Sonia Mota ist Pastorin und Feministin. Als Direktorin der Ökumenischen Dienstkoordination setzt sie sich für die Verteidigung der Menschenrechte ein.
Am deutlichsten wurde Ricardo Gondim, ein Pastor einer sogenannten Megachurch in São Paulo und preisgekrönter Autor mehrerer Bücher: „Brasilien befindet sich in einem Zustand kollektiver Halluzination“, sagte Gondim auf einer Podiumsdiskussion auf dem Evangelischen Kirchentag in Dortmund. Er selbst predige seit 38 Jahren und wisse auch um die Kraft der Predigt. „Wie konnten Pastoren nur einen solchen Faschisten legitimieren?“ Damit spielte er darauf an, dass vor allem die Pfingstkirchen in Brasilien den jetzigen Präsidenten im Wahlkampf vor einem Jahr unterstützt haben. „Mit Predigten sollte man inspirieren und keine Angst verbreiten.“
David Mesquiati, selbst Pastor einer Pfingstkirche, räumte ein, dass Kollegen von ihm Bolsonaro unterstützt hätten. „Ich widersetze mich dem. Wir sollten so etwas nicht machen, schon gar nicht bei einer Stichwahl.“ Dennoch sehe er die Bevölkerung nicht als Opfer. „Die Kirchenmitglieder haben selbst ihre Wahl getroffen.“
Homosexuelle werden diskriminiert
Aus dem politischen Geschäft kommt Carlos Bezerra. Er ist Sekretär für Sport und Freizeit in der Stadtregierung von São Paulo und war Vorsitzender der sozialdemokratischen Partei Brasiliens (PSDB) im Kommunal- und Landtag. Auch er kritisierte die Wahlkampfhilfe der Kirchen für Bolsonaro. „Es ist immer ein Fehler, Projekte der Mächtigen blind und unkritisch zu unterstützen“, sagte Bezerra.
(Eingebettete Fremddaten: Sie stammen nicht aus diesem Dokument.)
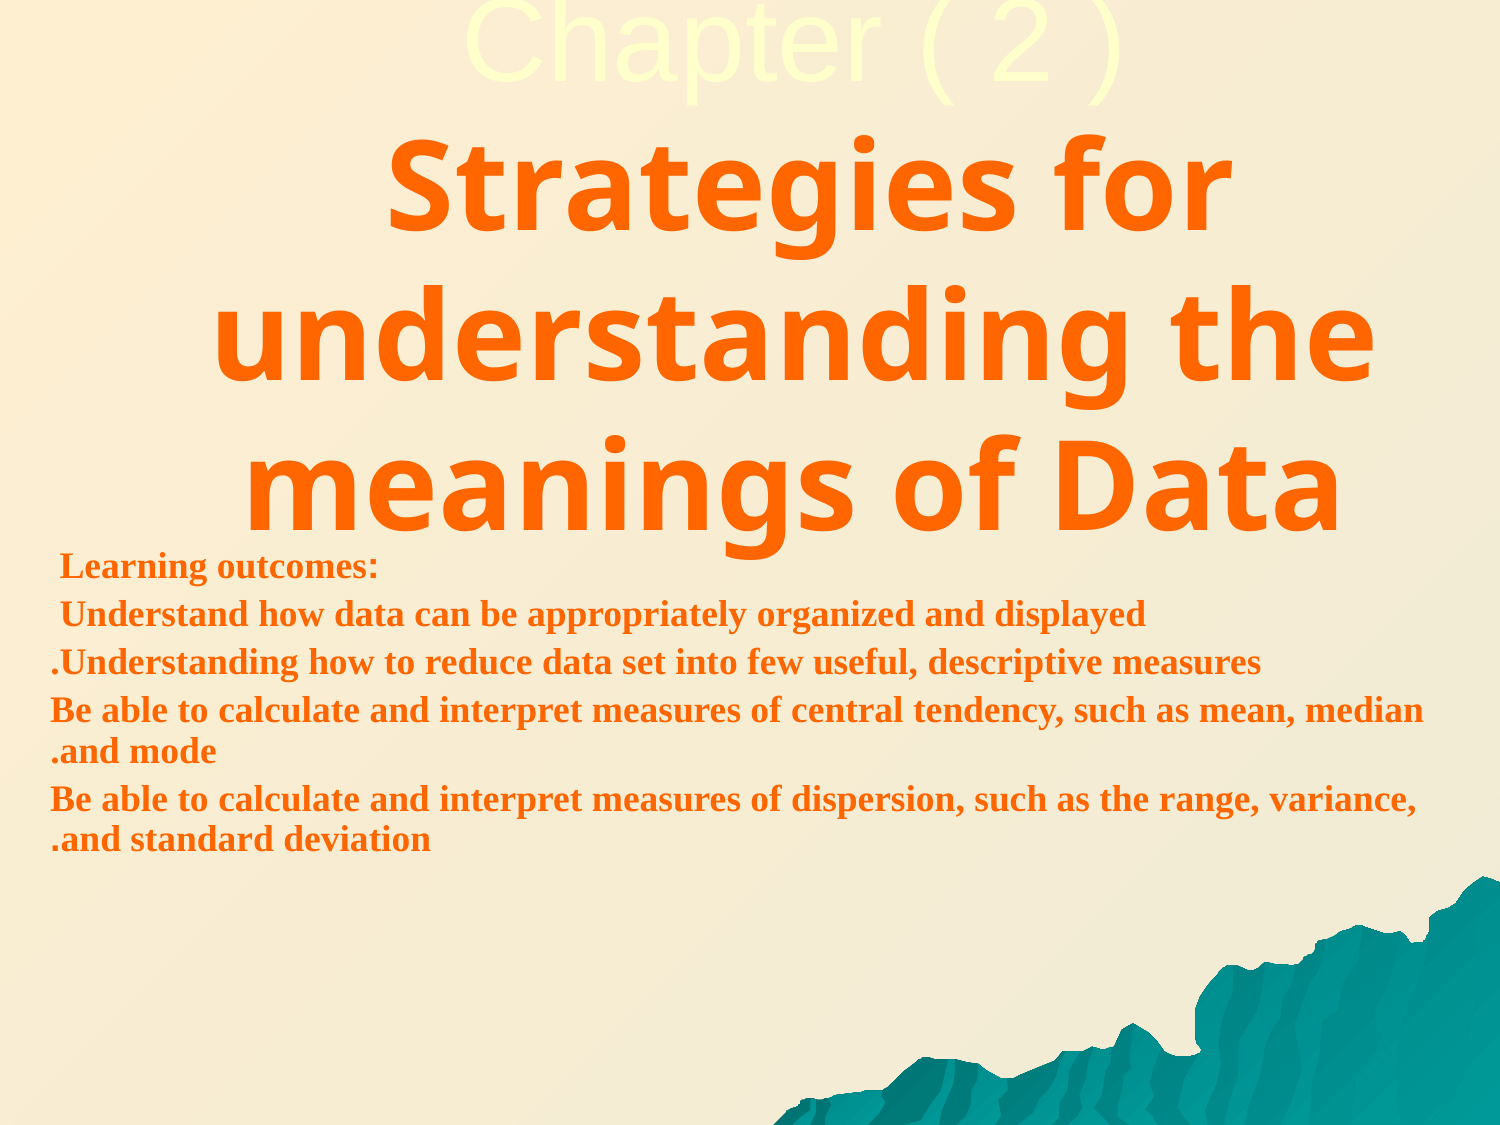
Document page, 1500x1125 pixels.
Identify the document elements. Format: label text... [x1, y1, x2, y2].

title Chapter ( 2 ) Strategies for understanding the meanings of Data [112, 0, 1477, 563]
subtitle :Learning outcomes Understand how data can be appropriately organized and displayed Understanding how to reduce data set into few useful, descriptive measures. Be able to calculate and interpret measures of central tendency, such as mean, median and mode. Be able to calculate and interpret measures of dispersion, such as the range, variance, and standard deviation. [34, 538, 1466, 973]
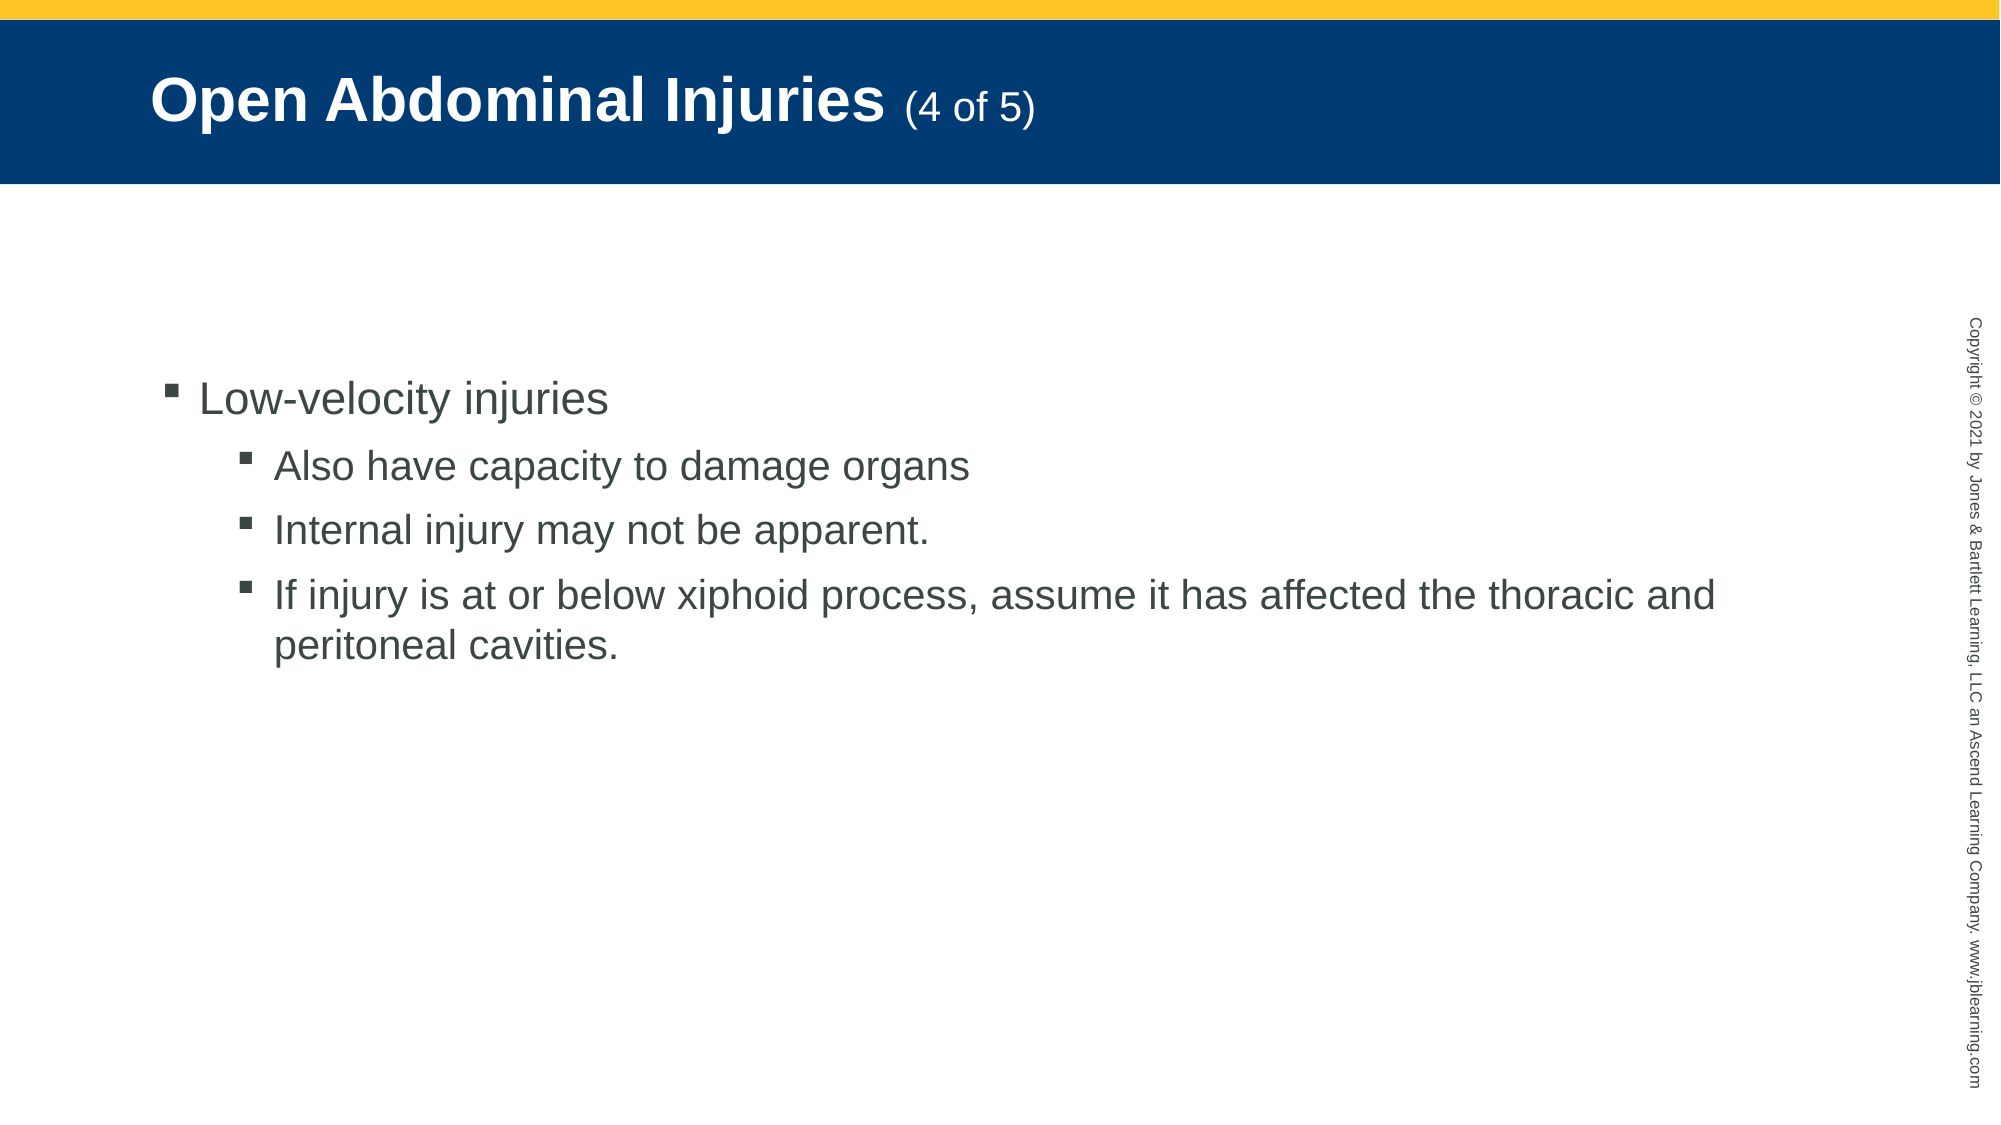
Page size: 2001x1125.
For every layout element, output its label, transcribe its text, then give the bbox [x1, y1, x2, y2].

title Open Abdominal Injuries (4 of 5) [0, 19, 2000, 185]
list Low-velocity injuries Also have capacity to damage organs Internal injury may not be apparent. If injury is at or below xiphoid process, assume it has affected the thoracic and peritoneal cavities. [146, 361, 1859, 1016]
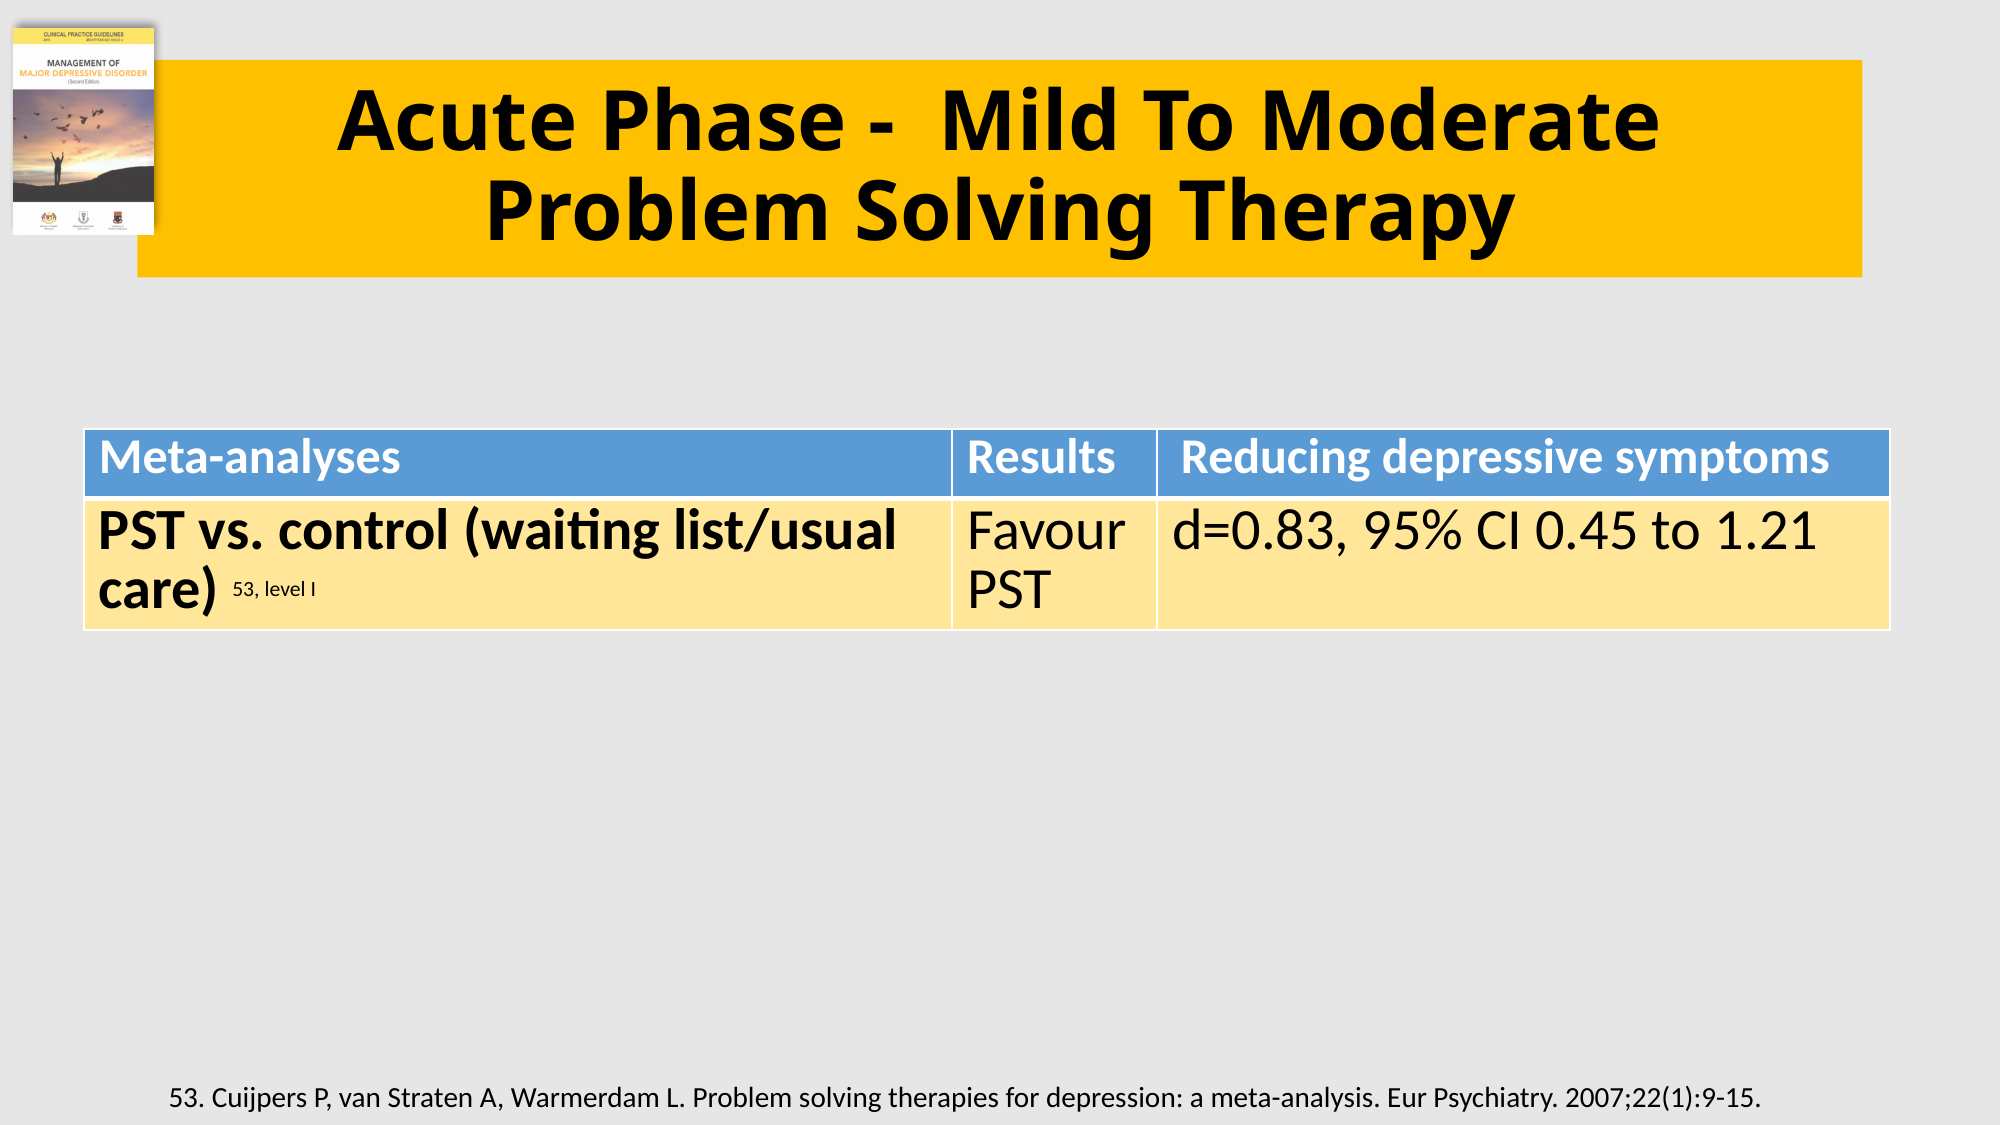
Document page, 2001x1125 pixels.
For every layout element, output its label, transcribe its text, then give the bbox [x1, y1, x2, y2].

table_header Results [953, 430, 1156, 496]
table_cell PST vs. control (waiting list/usual care) 53, level I [85, 501, 951, 629]
table_cell d=0.83, 95% CI 0.45 to 1.21 [1158, 501, 1889, 629]
table_header Reducing depressive symptoms [1158, 430, 1889, 496]
picture [13, 28, 154, 235]
table_header Meta-analyses [85, 430, 951, 496]
table_cell Favour PST [953, 501, 1156, 629]
text_box 53. Cuijpers P, van Straten A, Warmerdam L. Problem solving therapies for depression: a meta-analysis. Eur Psychiatry. 2007;22(1):9-15. [153, 1070, 1804, 1121]
title Acute Phase - Mild To Moderate Problem Solving Therapy [137, 59, 1863, 278]
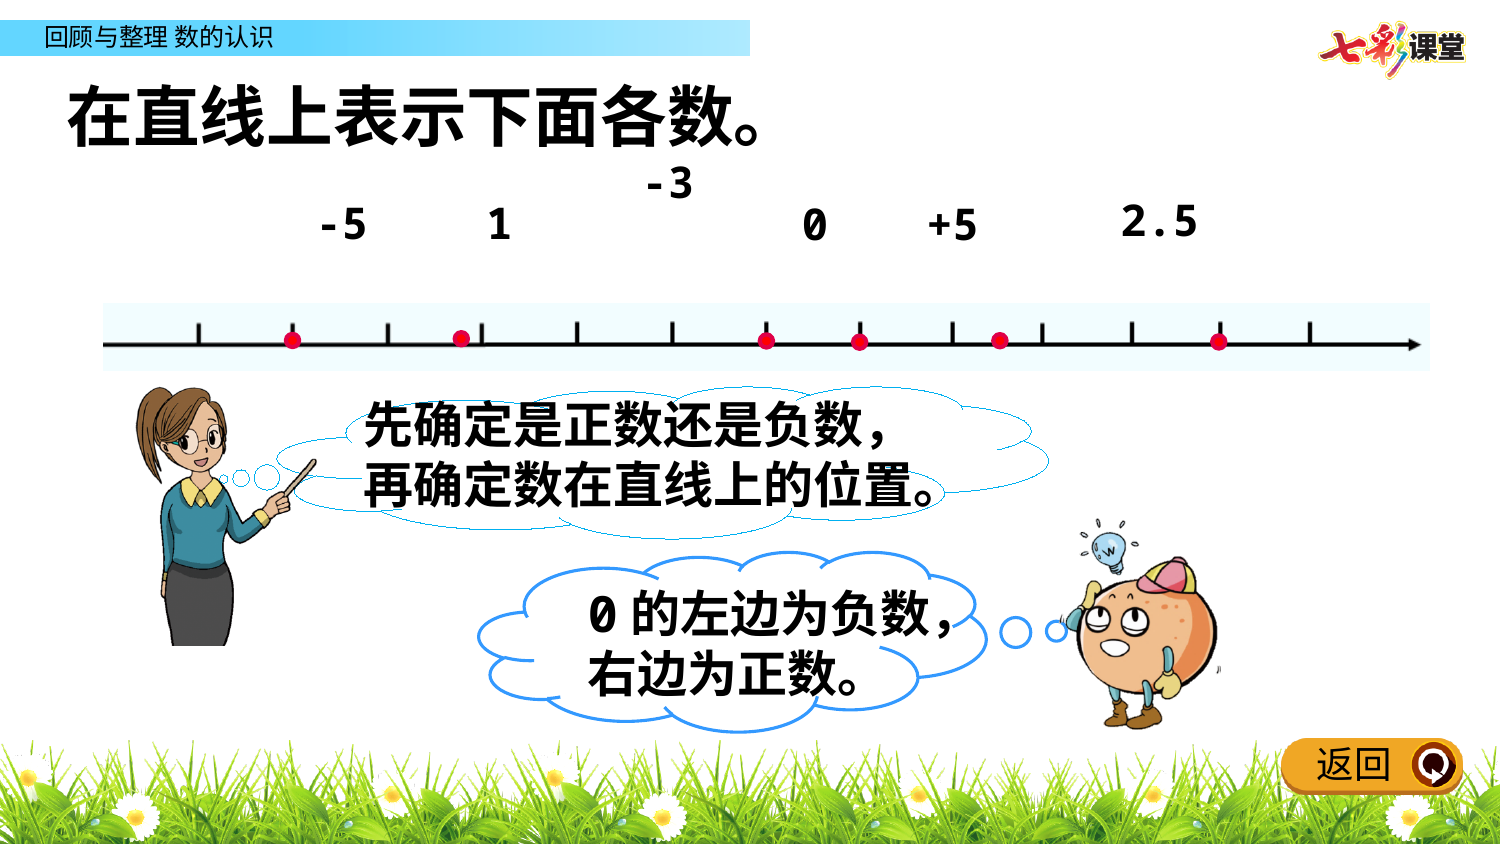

Sônia Mota ist Pastorin, sie bezeichnet sich zudem als Feministin und Menschenrechtsaktivistin. „Als Frau und als Feministin kann ich es nicht hinnehmen, dass Politiker wie Bolsonaro unser Land in Geiselhaft nehmen. Dass Fundamentalisten unsere Rechte bedrohen.“ Frauen würden sexuelle und reproduktive Rechte genommen, Schwule und Lesben würden ausgegrenzt. Als Direktorin der Ökumenischen Dienstkoordination (CESE), einer gemeinnützigen ökumenischen Organisation, die sich seit 46 Jahren in Brasilien für die Verteidigung der Menschenrechte einsetzt, sehe sie den Fundamentalismus auch bei einem Teil der katholischen Kirche, das sei ein Rückschritt. „Wir müssen selbst in unserer ökumenischen Organisation immer wieder darüber sprechen und überzeugen, dass wir die Menschenrechte verteidigen müssen.“ Dabei sei Menschlichkeit ein „christlicher Imperativ“.
Stadtrat Bezerra erklärte, wie er seine Überzeugungen als Christ in seiner Politik umsetzt: „Einen Politiker qualifiziert, dass er dient, dass er sich für Menschenrechte einsetzt und seinen Glauben umsetzt.“ Es gehe darum, die Verwundbaren ins Zentrum zu stellen, sie sichtbar zu machen. „Frauen werden in der Arbeitswelt am meisten ausgebeutet. Wir müssen den strukturellen Machismus überwinden“, sagte er – und verwies auf Vorbilder wie Martin Luther und Desmond Tutu.